PostgreSQL - multiple insert within stored procedure


I have a client-side entity which contains a list of secondary entities, and this is represented on the DB as a foreign key constraint.

The client-side creation form allows to create both the main entity and its sub-entities at once, so on the DB side may have to save both a new main entity and some new sub-entities in one transaction. For this reason, I would like to use a stored procedure DB-side, and the most immediate approach would seem to pass the main entity's fields as arguments, with the sub-entities as a collection argument of some sort (likely a json string, to account for the heterogeneity of the sub-entities' data).

Within my stored procedure, first I would save the main entity, then I would save the sub-entities, possibly making use of a newly-generated main entity ID (as I understand, the procedure itself as a transaction, and a failure after writing the main entity would roll back said insertion/update).

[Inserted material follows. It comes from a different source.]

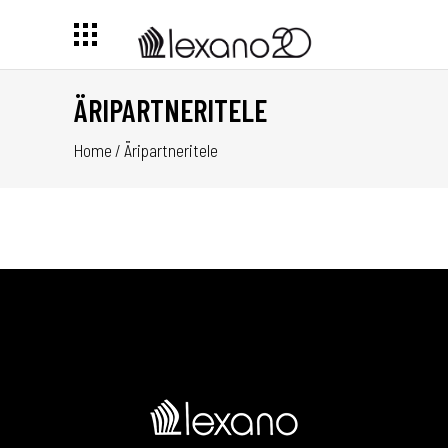
ÄRIPARTNERITELE
Home
/
Äripartneritele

My problem lies within saving the sub-entities (from here on just "entities"). While I understand that, for existing entities, I need to run each update on its own, I would like to use the multi-row insert syntax for new entity. For this reason, I want to build a prepared statement where I can grow the list of inserted tuples as the length of the entity list may vary, as in INSERT INTO ... VALUES <tuple1>, <tuple2>, ..., and here comes the pain...

It would of course be simplest to just concatenate raw values from each entity in order to build the query string, this is inviting SQL injection.

On the other hand, while I may build the insert statement using the $ notation, I would have a problem when executing it, wiring the parameters, that is:

-- prepare insert statement stmt

EXECUTE stmt USING <???> -- variable number of parameters to wire, 
                         -- I don't know how to work around it.

Is there a way to use a single multi-row insert, or should I just fall back to inserting values one-by-one? I assume that a multi-row insert doesn't actually just repeatedly perform single-row inserts, and that there would be some benefit in using it over the one-by-one approach. Of course, I would rather avoid twisted workarounds that would slow the operation down beyond the benefit given by the multi-row insert.


Solution

  • You could package the tuples in a json[] and deparse them in the INSERT statement, but I don't really see the point.

    I would just run single-row INSERT statements for each entity.

    I guess you are worried about performance, but maybe all that parsing and deparsing would outweigh the advantage of inserting everything in a single statement.

    Apart from that, I'd expect the code to cleaner and easier to maintain with simple INSERTs in a loop.